Government has real service delivery success in things like healthcare provision to the poorest, along with giving housing, increasing basic education, and such like. But it will all be for naught if it can’t be paid for, and South Africans are reaching the limits of what they can bear.We have only 7 million taxpayers. Of these, only 2,8 million carry 97% of all personal income tax. It is a very precarious base off which to pay for the largest social security system (through providing state grants to 16 million) outside Europe and Canada.
This tiny base is being squeezed far more than is officially admitted. In the national accounts, 34% of all income comes from personal income tax, and 27% from VAT. The 2012 Economic Freedom of the World Report, which looks at tax rates in 37 countries, notes that our top income tax rates fell 10 percentage points between 1985 and 2010. Don’t imagine this generous. Where ours were the second lowest rates back in ’85, their subsequent reduction hasn’t kept pace with other countries. Today, 19 countries (of the 37 surveyed) give top taxpayers a better deal than SA.
Nor is there much room for the Exchequer to even be generous, given stated commitments to increasing the welfare net, and despite government having run a tight ship. Thus servicing our foreign debt is no longer the largest single expenditure item in the national budget, education and welfare grants now top that.
Those hoping that a crackdown on graft and state corruption could bring savings will be disappointed. Thus, while a report by research company TMS30x30 finds that 90% of people imagine a drop in taxes to be possible if corruption were beaten, the Auditor General only found R21bn of unauthorised state expenditure last year (not all corruption). That is less than 3% of government spend.

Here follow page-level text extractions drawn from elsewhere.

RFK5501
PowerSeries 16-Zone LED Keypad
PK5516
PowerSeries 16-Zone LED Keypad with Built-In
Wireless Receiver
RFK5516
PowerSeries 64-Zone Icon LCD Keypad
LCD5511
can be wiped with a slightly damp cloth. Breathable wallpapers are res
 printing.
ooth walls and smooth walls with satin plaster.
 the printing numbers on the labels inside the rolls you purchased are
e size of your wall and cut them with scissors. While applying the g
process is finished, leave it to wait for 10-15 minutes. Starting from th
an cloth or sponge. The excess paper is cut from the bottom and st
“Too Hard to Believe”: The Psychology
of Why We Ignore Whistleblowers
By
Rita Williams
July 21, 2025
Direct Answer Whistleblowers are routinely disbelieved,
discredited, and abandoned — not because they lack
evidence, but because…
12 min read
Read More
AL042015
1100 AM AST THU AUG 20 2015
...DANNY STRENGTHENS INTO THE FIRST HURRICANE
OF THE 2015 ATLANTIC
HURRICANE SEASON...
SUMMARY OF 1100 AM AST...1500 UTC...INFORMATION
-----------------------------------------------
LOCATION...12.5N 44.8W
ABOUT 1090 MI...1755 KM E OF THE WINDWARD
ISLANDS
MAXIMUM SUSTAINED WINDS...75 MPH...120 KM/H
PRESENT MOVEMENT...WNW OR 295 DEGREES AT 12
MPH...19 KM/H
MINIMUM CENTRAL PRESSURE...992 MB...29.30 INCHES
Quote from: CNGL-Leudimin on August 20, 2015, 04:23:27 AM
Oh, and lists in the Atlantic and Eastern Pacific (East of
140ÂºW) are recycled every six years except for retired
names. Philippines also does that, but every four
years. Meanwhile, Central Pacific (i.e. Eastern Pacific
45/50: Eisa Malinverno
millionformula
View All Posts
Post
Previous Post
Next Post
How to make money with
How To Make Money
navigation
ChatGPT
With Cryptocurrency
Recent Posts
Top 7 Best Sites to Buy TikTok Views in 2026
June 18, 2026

Transparency International’s annual corruption perceptions index has South Africa improving her position even if falling relative to some others. We are perceived as less corrupt than our Brics colleagues of Brazil, Russia, India and China.
Even so, anecdotal evidence (such as opposition to Gauteng road tolls), along with a fall in expected Sars revenue receipts and a collapse in household savings (now at -0,1% from 1980’s 11%) means that South Africans can hardly keep themselves afloat month-to-month.
A proposed new savings incentive to be launched by government is already being dismissed by financial market analysts as unlikely to make any positive difference. The country’s thin paying base (sometimes erroneously termed “wealthy”) is broke and many even better-off households are hand-to-mouth.
One reason, argues economist Mike Schussler, is that government has over-reached itself in its obligations. Finance Minister Pravin Gordhan claims that the state takes 24% out of the private economy in tax. But by adding ancillary taxes (such as those of local government), along with costs for needed private healthcare, security, schooling and the like (which Gordhan ignores), Schussler reckons on at least 44% of all monies going to the state in one or other form.
Although unsustainable and undermining of our small tax base, prevailing dirigisme in the ruling party means that this won’t change soon. Rather, things such as national health insurance are mooted. It can only end in tears.